Constructs a path by combining the 'pre_computed_energies' folder with the filename set via choose_precompute_library(). If no filename has been set, defaults to 'test_lib.pkl'.

RETURNS DESCRIPTION
str

Full path to the pickle file containing the precomputed Gibbs free energy dictionary.

get_default_results_folder

get_default_results_folder()

Returns the default path to the 'noflank_results' folder where output files containing the generated sequence pairs are saved.

Description

The noflank_results directory is created automatically if it does not exist. The path is based on the current working directory from which the script was executed.

RETURNS DESCRIPTION
str

Absolute path to the 'noflank_results' directory.

save_sequence_pairs_to_txt

save_sequence_pairs_to_txt(sequence_pairs, filename=None)
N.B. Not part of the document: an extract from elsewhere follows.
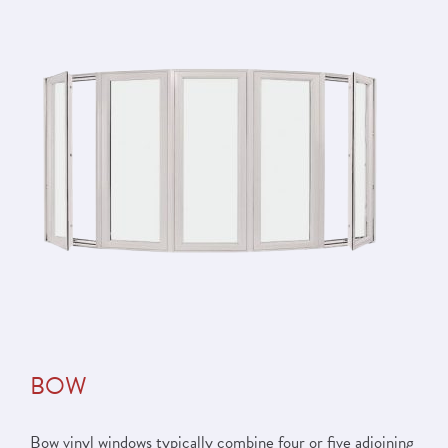
BOW
Bow vinyl windows typically combine four or five adjoining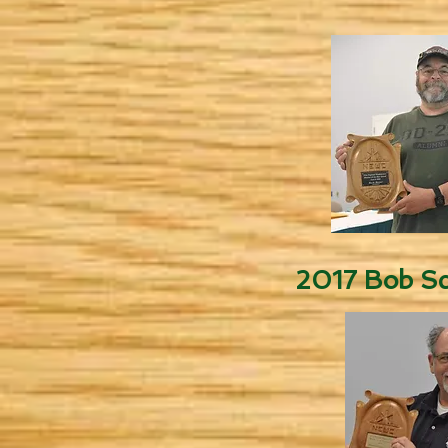
2017 Bob Sc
Saves a list of DNA sequence pairs to a plain text file in the default noflank_results folder.

Description

Each line in the output file contains a sequence and its reverse complement, separated by a tab. If filename is not provided, an informative name is generated based on the number of sequences, sequence length, and current timestamp.

PARAMETER DESCRIPTION
sequence_pairs

List of (sequence, reverse_complement) tuples.

TYPE: list of tuple

filename

Optional custom file name. If None, a name is generated based on timestamp and sequence length.

TYPE: str | None DEFAULT: None

RETURNS DESCRIPTION
None

None

load_sequence_pairs_from_txt

load_sequence_pairs_from_txt(filename, use_default_results_folder=True)

Loads DNA sequence pairs from a plain text file in the default noflank_results folder.

Description

Reads a tab-separated text file where each line contains a sequence and its reverse complement. The file is located in the noflank_results directory returned by get_default_results_folder().

PARAMETER DESCRIPTION
filename

Name of the text file to load.

TYPE: str

use_default_results_folder

If True, interpret filename relative to the default noflank_results folder; otherwise treat it as an absolute or relative path.

TYPE: bool DEFAULT: True

RETURNS DESCRIPTION
list of tuple

List of (sequence, reverse_complement) tuples loaded from the file.

RAISES DESCRIPTION
FileNotFoundError

If the specified file does not exist.